======== Text block

I'd really love your help with finding the rational number which the continued fraction $[1;1,2,1,1,2,\ldots]$ represents.
With the recursion for continued fraction $( p_0=a_0, q_0=1, p_{-1}=1, q_{-1}=o), q_s=a_sq_{s-1}+q_{s-2},p_s=a_sp_{s-1}+p_{s-2}$. I found out the $p_k=1,2,5,7,12,32, q_k=1,1,3,4,7,18 $ (anything special about these series? perhaps I did a mistake?), and I know that $r=\lim_{c_k}=\lim\frac{p_k}{q_k}$, but I can't see anything special about $p_k, q_k$ or the realtion between them, Any help?
Thanks a lot!
We have that $$\Large x=1+\frac{1}{1+\frac{1}{2\,+\,\frac{1}{1\,+\,\frac{1}{1\,+\,\frac{1}{2\,+\,\cdots}}}}}=1+\frac{1}{1+\frac{1}{2+\frac{1}{x}}}$$ so that $$\frac{1}{x-1}=1+\frac{1}{2+\frac{1}{x}}$$ hence $$\frac{1}{\frac{1}{x-1}-1}=\frac{1}{\frac{1}{x-1}-\frac{x-1}{x-1}}=\frac{1}{\frac{2-x}{x-1}}=\frac{x-1}{2-x}=2+\frac{1}{x}$$ and thus $$x^2-x=2x(2-x)+(2-x)$$ $$x^2-x=-2x^2+4x+2-x$$ $$3x^2-4x-2=0$$ The roots of this equation are $$x=\frac{4\pm\sqrt{40}}{6}=\frac{4\pm 2\sqrt{10}}{6}$$ but we know it can't be $x=\frac{4-2\sqrt{10}}{6}$ since that number is negative, so we can conclude that $x=\frac{4+2\sqrt{10}}{6}$. Note that this number is not rational.

================
======== Provided information

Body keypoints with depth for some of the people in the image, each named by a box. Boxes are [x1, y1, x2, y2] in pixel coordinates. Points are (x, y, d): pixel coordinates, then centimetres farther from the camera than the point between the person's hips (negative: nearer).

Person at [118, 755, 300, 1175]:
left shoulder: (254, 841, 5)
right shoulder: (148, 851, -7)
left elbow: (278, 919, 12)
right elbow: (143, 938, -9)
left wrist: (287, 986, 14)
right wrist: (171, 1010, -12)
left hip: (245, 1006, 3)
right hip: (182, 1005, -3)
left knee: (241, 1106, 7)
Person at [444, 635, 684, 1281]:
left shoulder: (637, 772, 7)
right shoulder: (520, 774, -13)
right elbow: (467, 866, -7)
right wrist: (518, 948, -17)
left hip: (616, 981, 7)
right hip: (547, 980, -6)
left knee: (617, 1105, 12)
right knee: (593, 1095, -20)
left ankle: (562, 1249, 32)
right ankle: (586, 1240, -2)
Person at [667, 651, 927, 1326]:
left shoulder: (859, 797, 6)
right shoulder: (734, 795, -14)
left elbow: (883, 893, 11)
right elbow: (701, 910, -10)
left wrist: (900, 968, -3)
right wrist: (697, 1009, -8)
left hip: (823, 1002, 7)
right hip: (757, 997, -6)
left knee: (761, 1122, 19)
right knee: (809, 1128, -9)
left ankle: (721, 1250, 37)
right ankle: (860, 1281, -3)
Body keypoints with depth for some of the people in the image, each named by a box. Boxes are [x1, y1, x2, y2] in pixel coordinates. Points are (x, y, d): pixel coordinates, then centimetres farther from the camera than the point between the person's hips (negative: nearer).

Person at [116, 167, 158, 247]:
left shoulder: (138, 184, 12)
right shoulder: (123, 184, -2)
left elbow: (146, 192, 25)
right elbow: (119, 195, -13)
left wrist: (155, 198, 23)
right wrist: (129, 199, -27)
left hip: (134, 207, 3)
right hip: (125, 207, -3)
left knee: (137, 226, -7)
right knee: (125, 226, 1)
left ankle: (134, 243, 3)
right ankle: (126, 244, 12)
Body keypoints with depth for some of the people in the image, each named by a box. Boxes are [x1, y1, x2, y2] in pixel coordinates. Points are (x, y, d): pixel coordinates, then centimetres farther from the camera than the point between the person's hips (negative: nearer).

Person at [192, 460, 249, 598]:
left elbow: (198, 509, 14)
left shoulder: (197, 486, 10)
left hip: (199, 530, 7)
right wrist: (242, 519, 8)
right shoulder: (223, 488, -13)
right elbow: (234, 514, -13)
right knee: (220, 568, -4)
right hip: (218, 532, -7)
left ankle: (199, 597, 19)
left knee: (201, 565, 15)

================

What to do –
1. Write out word for word the part of the continued fraction thread starting at "With the recursion" and ending at "them, Any help?".
2. In the continued fraction thread, what quadratic equation is derived for x?

Answers to the exercise –
1.
With the recursion for continued fraction $( p_0=a_0, q_0=1, p_{-1}=1, q_{-1}=o), q_s=a_sq_{s-1}+q_{s-2},p_s=a_sp_{s-1}+p_{s-2}$. I found out the $p_k=1,2,5,7,12,32, q_k=1,1,3,4,7,18 $ (anything special about these series? perhaps I did a mistake?), and I know that $r=\lim_{c_k}=\lim\frac{p_k}{q_k}$, but I can't see anything special about $p_k, q_k$ or the realtion between them, Any help?

2. $3x^2-4x-2=0$